Exercise instructions. Every entry that follows is to be duplicated exactly.

--- Exercise inputs Enclosed Below ---

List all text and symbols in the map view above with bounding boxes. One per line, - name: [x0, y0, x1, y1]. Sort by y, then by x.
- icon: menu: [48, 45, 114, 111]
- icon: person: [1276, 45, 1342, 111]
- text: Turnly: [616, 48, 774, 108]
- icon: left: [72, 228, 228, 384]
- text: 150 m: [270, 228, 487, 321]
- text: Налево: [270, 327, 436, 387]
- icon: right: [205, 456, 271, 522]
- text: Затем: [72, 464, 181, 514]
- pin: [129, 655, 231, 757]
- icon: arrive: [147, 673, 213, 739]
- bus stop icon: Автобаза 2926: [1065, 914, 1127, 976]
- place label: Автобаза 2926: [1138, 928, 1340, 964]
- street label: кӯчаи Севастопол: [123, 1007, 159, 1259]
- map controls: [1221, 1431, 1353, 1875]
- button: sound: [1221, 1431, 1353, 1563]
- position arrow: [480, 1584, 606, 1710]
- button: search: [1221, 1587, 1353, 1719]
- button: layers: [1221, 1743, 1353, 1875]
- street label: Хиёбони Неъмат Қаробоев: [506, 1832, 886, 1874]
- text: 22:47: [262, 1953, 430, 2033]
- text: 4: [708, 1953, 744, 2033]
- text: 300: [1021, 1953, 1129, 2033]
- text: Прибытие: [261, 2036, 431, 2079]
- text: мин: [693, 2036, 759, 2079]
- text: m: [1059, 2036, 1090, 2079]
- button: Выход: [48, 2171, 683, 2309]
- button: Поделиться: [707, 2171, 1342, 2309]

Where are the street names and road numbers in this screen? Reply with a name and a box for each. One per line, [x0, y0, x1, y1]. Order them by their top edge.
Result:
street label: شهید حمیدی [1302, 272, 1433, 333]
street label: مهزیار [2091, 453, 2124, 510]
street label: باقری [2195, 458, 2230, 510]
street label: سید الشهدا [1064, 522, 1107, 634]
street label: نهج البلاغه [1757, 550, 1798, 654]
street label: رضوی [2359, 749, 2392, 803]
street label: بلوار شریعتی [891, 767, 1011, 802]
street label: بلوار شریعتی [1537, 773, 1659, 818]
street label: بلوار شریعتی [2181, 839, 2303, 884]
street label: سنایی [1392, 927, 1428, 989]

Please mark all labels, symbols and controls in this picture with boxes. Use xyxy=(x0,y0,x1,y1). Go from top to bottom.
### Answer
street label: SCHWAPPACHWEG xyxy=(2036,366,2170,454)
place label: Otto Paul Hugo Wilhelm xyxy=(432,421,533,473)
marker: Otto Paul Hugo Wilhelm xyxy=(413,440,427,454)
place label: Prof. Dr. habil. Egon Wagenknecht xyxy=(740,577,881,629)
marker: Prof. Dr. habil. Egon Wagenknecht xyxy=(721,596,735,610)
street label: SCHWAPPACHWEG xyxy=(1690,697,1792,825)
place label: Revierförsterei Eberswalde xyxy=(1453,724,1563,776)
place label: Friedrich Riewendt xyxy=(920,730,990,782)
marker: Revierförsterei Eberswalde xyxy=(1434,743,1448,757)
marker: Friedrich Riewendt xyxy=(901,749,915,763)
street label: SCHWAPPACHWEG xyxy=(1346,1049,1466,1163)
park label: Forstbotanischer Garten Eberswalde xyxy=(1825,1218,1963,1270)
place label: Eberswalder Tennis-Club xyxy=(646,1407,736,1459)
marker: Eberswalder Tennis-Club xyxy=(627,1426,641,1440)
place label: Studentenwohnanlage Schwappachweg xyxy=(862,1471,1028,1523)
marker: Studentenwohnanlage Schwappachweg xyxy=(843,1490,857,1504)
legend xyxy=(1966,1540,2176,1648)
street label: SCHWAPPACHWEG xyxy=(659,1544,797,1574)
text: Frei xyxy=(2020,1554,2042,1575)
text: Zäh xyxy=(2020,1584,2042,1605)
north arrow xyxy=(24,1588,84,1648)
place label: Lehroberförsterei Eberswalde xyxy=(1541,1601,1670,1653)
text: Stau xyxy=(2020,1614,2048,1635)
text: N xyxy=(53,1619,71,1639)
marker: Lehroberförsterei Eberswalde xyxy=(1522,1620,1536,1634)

--- End of Enclosed Exercise inputs ---

Answer area.
List all text and symbols in the map view above with bounding boxes. One per line, - name: [x0, y0, x1, y1]. Sort by y, then by x.
- icon: menu: [48, 45, 114, 111]
- icon: person: [1276, 45, 1342, 111]
- text: Turnly: [616, 48, 774, 108]
- icon: left: [72, 228, 228, 384]
- text: 150 m: [270, 228, 487, 321]
- text: Налево: [270, 327, 436, 387]
- icon: right: [205, 456, 271, 522]
- text: Затем: [72, 464, 181, 514]
- pin: [129, 655, 231, 757]
- icon: arrive: [147, 673, 213, 739]
- bus stop icon: Автобаза 2926: [1065, 914, 1127, 976]
- place label: Автобаза 2926: [1138, 928, 1340, 964]
- street label: кӯчаи Севастопол: [123, 1007, 159, 1259]
- map controls: [1221, 1431, 1353, 1875]
- button: sound: [1221, 1431, 1353, 1563]
- position arrow: [480, 1584, 606, 1710]
- button: search: [1221, 1587, 1353, 1719]
- button: layers: [1221, 1743, 1353, 1875]
- street label: Хиёбони Неъмат Қаробоев: [506, 1832, 886, 1874]
- text: 22:47: [262, 1953, 430, 2033]
- text: 4: [708, 1953, 744, 2033]
- text: 300: [1021, 1953, 1129, 2033]
- text: Прибытие: [261, 2036, 431, 2079]
- text: мин: [693, 2036, 759, 2079]
- text: m: [1059, 2036, 1090, 2079]
- button: Выход: [48, 2171, 683, 2309]
- button: Поделиться: [707, 2171, 1342, 2309]

Where are the street names and road numbers in this screen? Reply with a name and a box for each. One per line, [x0, y0, x1, y1]. Order them by their top edge.
Result:
street label: شهید حمیدی [1302, 272, 1433, 333]
street label: مهزیار [2091, 453, 2124, 510]
street label: باقری [2195, 458, 2230, 510]
street label: سید الشهدا [1064, 522, 1107, 634]
street label: نهج البلاغه [1757, 550, 1798, 654]
street label: رضوی [2359, 749, 2392, 803]
street label: بلوار شریعتی [891, 767, 1011, 802]
street label: بلوار شریعتی [1537, 773, 1659, 818]
street label: بلوار شریعتی [2181, 839, 2303, 884]
street label: سنایی [1392, 927, 1428, 989]

Please mark all labels, symbols and controls in this picture with boxes. Use xyxy=(x0,y0,x1,y1). Go from top to bottom.
### Answer
street label: SCHWAPPACHWEG xyxy=(2036,366,2170,454)
place label: Otto Paul Hugo Wilhelm xyxy=(432,421,533,473)
marker: Otto Paul Hugo Wilhelm xyxy=(413,440,427,454)
place label: Prof. Dr. habil. Egon Wagenknecht xyxy=(740,577,881,629)
marker: Prof. Dr. habil. Egon Wagenknecht xyxy=(721,596,735,610)
street label: SCHWAPPACHWEG xyxy=(1690,697,1792,825)
place label: Revierförsterei Eberswalde xyxy=(1453,724,1563,776)
place label: Friedrich Riewendt xyxy=(920,730,990,782)
marker: Revierförsterei Eberswalde xyxy=(1434,743,1448,757)
marker: Friedrich Riewendt xyxy=(901,749,915,763)
street label: SCHWAPPACHWEG xyxy=(1346,1049,1466,1163)
park label: Forstbotanischer Garten Eberswalde xyxy=(1825,1218,1963,1270)
place label: Eberswalder Tennis-Club xyxy=(646,1407,736,1459)
marker: Eberswalder Tennis-Club xyxy=(627,1426,641,1440)
place label: Studentenwohnanlage Schwappachweg xyxy=(862,1471,1028,1523)
marker: Studentenwohnanlage Schwappachweg xyxy=(843,1490,857,1504)
legend xyxy=(1966,1540,2176,1648)
street label: SCHWAPPACHWEG xyxy=(659,1544,797,1574)
text: Frei xyxy=(2020,1554,2042,1575)
text: Zäh xyxy=(2020,1584,2042,1605)
north arrow xyxy=(24,1588,84,1648)
place label: Lehroberförsterei Eberswalde xyxy=(1541,1601,1670,1653)
text: Stau xyxy=(2020,1614,2048,1635)
text: N xyxy=(53,1619,71,1639)
marker: Lehroberförsterei Eberswalde xyxy=(1522,1620,1536,1634)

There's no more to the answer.